The patterns of herbal prescription and reported benefits highlight how HOP helps meet the needs of patients. The majority of HOP patients responding to the survey reported relief from a variety of symptoms widely experienced in the oncology setting, including poor appetite, constipation, pain, and fatigue. The specific symptoms identified highlight opportunities for future research. The major challenge in herbal oncology practice lies in the limited evidence of efficacy, despite extensive empirical use in other cultures over long periods of time [38]. To this end, HOP is carefully tracking benefits and adverse events; we have also simultaneously conducted systematic appraisals of the existing literature on TCM and other CIM products, focusing on assessing the current evidence and identifying limitations and knowledge gaps [18,19,20]. Ultimately, however, more clinical trials are urgently needed to build a robust evidence base for the safety and effectiveness of these therapies in the contemporary oncology setting. This research is fundamental to addressing patients’ unmet needs and improving their outcomes, particularly in countries where access to conventional oncology care is limited [39].

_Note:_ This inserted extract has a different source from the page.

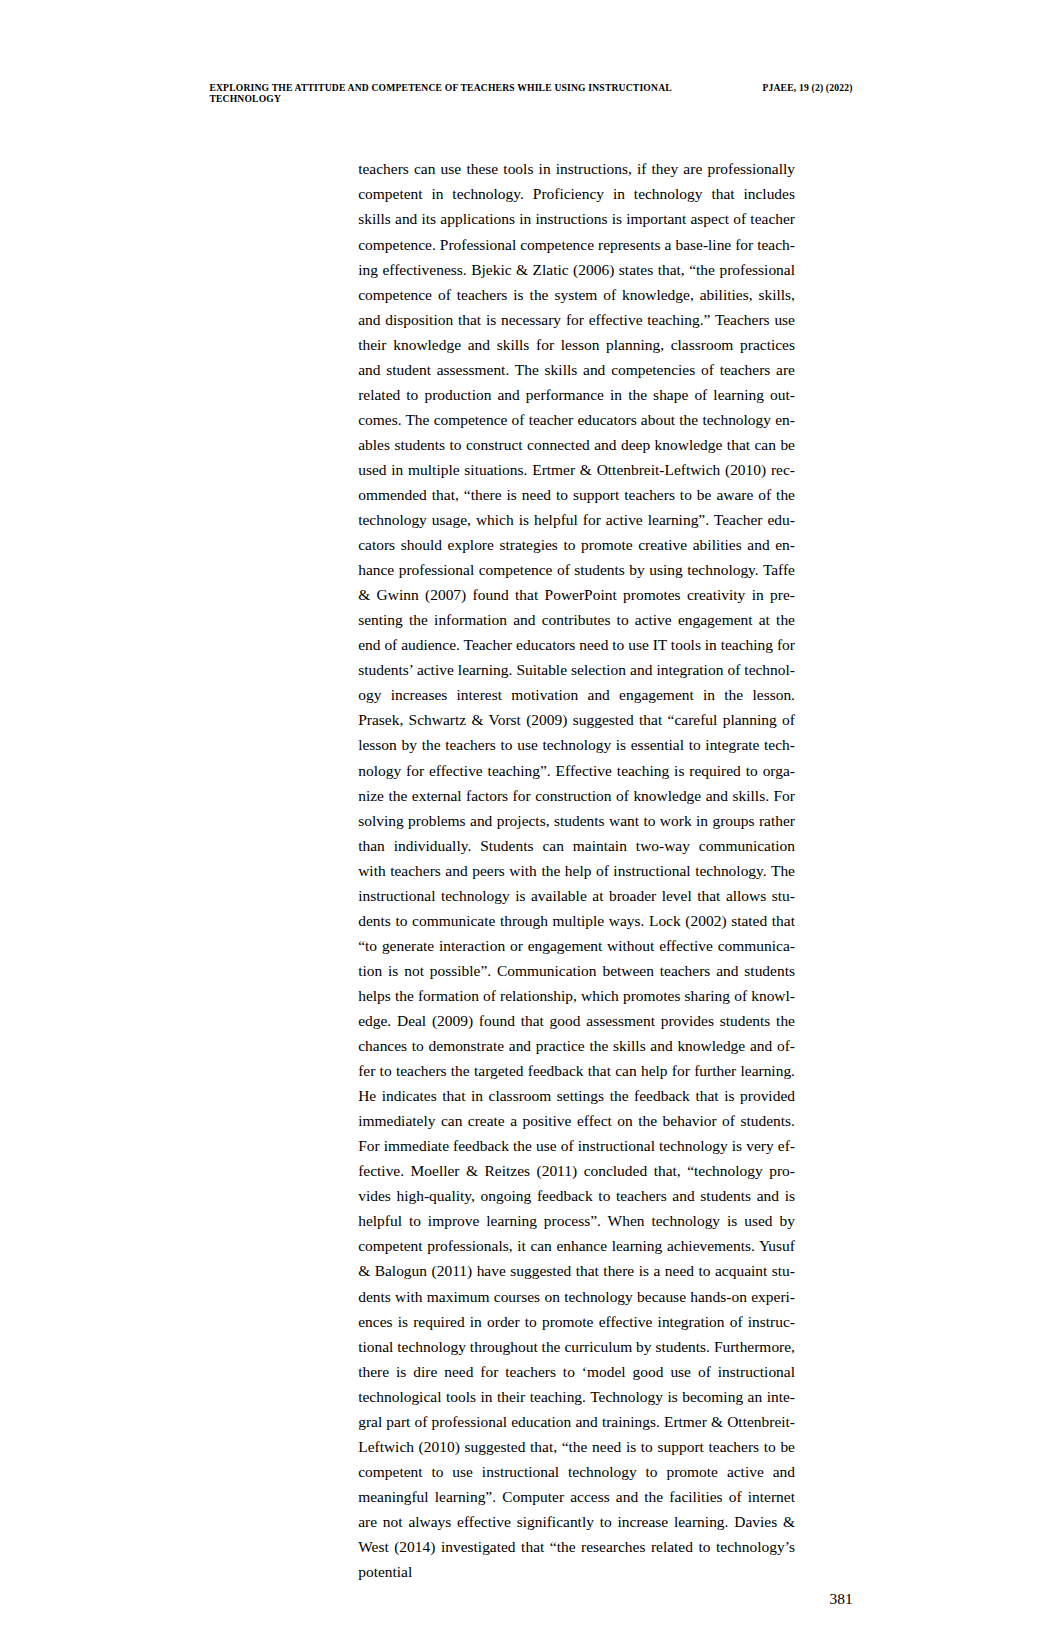EXPLORING THE ATTITUDE AND COMPETENCE OF TEACHERS WHILE USING INSTRUCTIONAL TECHNOLOGY
PJAEE, 19 (2) (2022)
teachers can use these tools in instructions, if they are professionally competent in technology. Proficiency in technology that includes skills and its applications in instructions is important aspect of teacher competence. Professional competence represents a base-line for teaching effectiveness. Bjekic & Zlatic (2006) states that, “the professional competence of teachers is the system of knowledge, abilities, skills, and disposition that is necessary for effective teaching.” Teachers use their knowledge and skills for lesson planning, classroom practices and student assessment. The skills and competencies of teachers are related to production and performance in the shape of learning outcomes. The competence of teacher educators about the technology enables students to construct connected and deep knowledge that can be used in multiple situations. Ertmer & Ottenbreit-Leftwich (2010) recommended that, “there is need to support teachers to be aware of the technology usage, which is helpful for active learning”. Teacher educators should explore strategies to promote creative abilities and enhance professional competence of students by using technology. Taffe & Gwinn (2007) found that PowerPoint promotes creativity in presenting the information and contributes to active engagement at the end of audience. Teacher educators need to use IT tools in teaching for students’ active learning. Suitable selection and integration of technology increases interest motivation and engagement in the lesson. Prasek, Schwartz & Vorst (2009) suggested that “careful planning of lesson by the teachers to use technology is essential to integrate technology for effective teaching”. Effective teaching is required to organize the external factors for construction of knowledge and skills. For solving problems and projects, students want to work in groups rather than individually. Students can maintain two-way communication with teachers and peers with the help of instructional technology. The instructional technology is available at broader level that allows students to communicate through multiple ways. Lock (2002) stated that “to generate interaction or engagement without effective communication is not possible”. Communication between teachers and students helps the formation of relationship, which promotes sharing of knowledge. Deal (2009) found that good assessment provides students the chances to demonstrate and practice the skills and knowledge and offer to teachers the targeted feedback that can help for further learning. He indicates that in classroom settings the feedback that is provided immediately can create a positive effect on the behavior of students. For immediate feedback the use of instructional technology is very effective. Moeller & Reitzes (2011) concluded that, “technology provides high-quality, ongoing feedback to teachers and students and is helpful to improve learning process”. When technology is used by competent professionals, it can enhance learning achievements. Yusuf & Balogun (2011) have suggested that there is a need to acquaint students with maximum courses on technology because hands-on experiences is required in order to promote effective integration of instructional technology throughout the curriculum by students. Furthermore, there is dire need for teachers to ‘model good use of instructional technological tools in their teaching. Technology is becoming an integral part of professional education and trainings. Ertmer & Ottenbreit-Leftwich (2010) suggested that, “the need is to support teachers to be competent to use instructional technology to promote active and meaningful learning”. Computer access and the facilities of internet are not always effective significantly to increase learning. Davies & West (2014) investigated that “the researches related to technology’s potential
381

This study has several limitations. First, our project is based on methods for program development, implementation, and evaluation in real world setting, not a formal research protocol testing specific hypotheses in focused clinical population. Second, our survey findings are based on a sample of patients who self-selected for outcome evaluation, and therefore, our data may not be representative of the entire study population. Third, we only evaluated immediate symptom relief produced by TCM herbal medicines; as such, we cannot comment about the durability of these benefits. Fourth, the HOP program requires specialized staffing, institutional support, and other resources that may not be available in other settings. Fifth, patients were required to pay for the recommended supplements (whether subsidized or not), which may have limited their ability to adhere to the co-designed treatment regimen. Sixth, as noted above, the evidence base for some of HOP’s TCM herbal medicines is weak. However, systematic use and future studies will begin to generate empirical data that can guide more rigorous investigations.

Despite these limitations, our study findings support the feasibility and potentially beneficial impact of the novel integrative oncology program described, facilitating communication and shared decision making about appropriate use of herbal medicines in the oncology setting. HOP illustrates how TCM herbal medicines can be safely, effectively integrated into conventional cancer care for symptom relief and to avert potential harms from unsupervised herbal use. From open patient-physician communication to high patient satisfaction and other outcomes, HOP highlights the many potential benefits of this approach.


Our program may be able to serve as a prototype for other oncology providers in the U.S. and elsewhere. Careful observation and hypotheses generated in patient care as part of HOP can inform future rigorous clinical trials to further increase the evidence base for safe, effective integration of TCM herbal medicine into oncology care, ultimately improving patient outcomes and experiences.